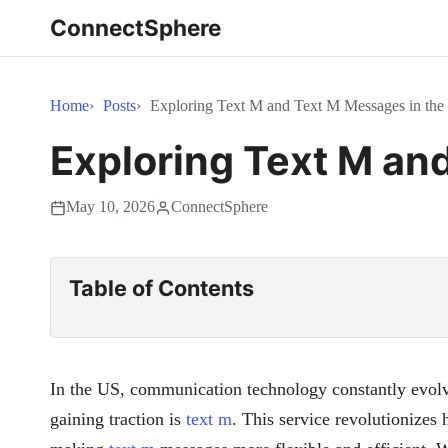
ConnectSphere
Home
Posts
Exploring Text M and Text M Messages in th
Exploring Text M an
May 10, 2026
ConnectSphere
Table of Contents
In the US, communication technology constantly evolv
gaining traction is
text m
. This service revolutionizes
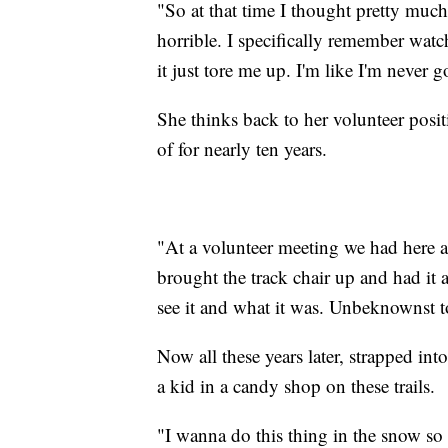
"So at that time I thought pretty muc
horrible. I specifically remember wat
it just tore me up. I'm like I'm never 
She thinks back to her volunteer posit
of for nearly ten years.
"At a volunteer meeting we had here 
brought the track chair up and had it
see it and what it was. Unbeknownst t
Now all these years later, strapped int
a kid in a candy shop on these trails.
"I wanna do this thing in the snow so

* * *

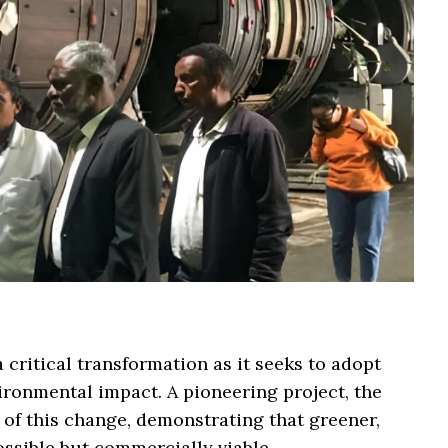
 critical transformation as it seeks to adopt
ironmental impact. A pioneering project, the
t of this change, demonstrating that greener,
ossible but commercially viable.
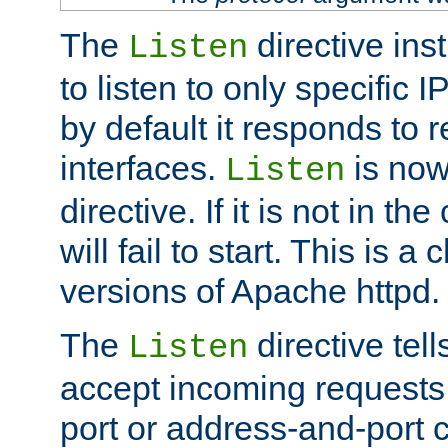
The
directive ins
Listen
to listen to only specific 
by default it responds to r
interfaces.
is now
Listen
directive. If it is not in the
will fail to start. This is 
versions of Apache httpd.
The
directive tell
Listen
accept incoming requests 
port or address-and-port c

---

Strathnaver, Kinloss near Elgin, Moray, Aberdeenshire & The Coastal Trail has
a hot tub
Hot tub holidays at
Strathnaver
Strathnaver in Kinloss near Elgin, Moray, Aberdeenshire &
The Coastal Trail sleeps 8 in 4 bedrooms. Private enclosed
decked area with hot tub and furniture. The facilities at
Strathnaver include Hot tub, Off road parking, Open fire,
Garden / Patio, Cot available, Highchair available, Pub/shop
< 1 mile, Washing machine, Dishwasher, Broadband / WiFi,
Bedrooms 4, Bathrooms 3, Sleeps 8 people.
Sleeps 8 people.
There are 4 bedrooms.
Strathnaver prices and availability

• **What the task requires**: Switch "directive" to "instruction" wherever it occurs in the items from the line with "critical transformation as it seeks to adopt" to the line with "port or address-and-port c", reproducing only those lines with everything else unchanged. Leave the pictures out.

• **Output below**:
 critical transformation as it seeks to adopt
ironmental impact. A pioneering project, the
t of this change, demonstrating that greener,
ossible but commercially viable.
The
instruction ins
Listen
to listen to only specific 
by default it responds to r
interfaces.
is now
Listen
instruction. If it is not in the
will fail to start. This is 
versions of Apache httpd.
The
instruction tell
Listen
accept incoming requests 
port or address-and-port c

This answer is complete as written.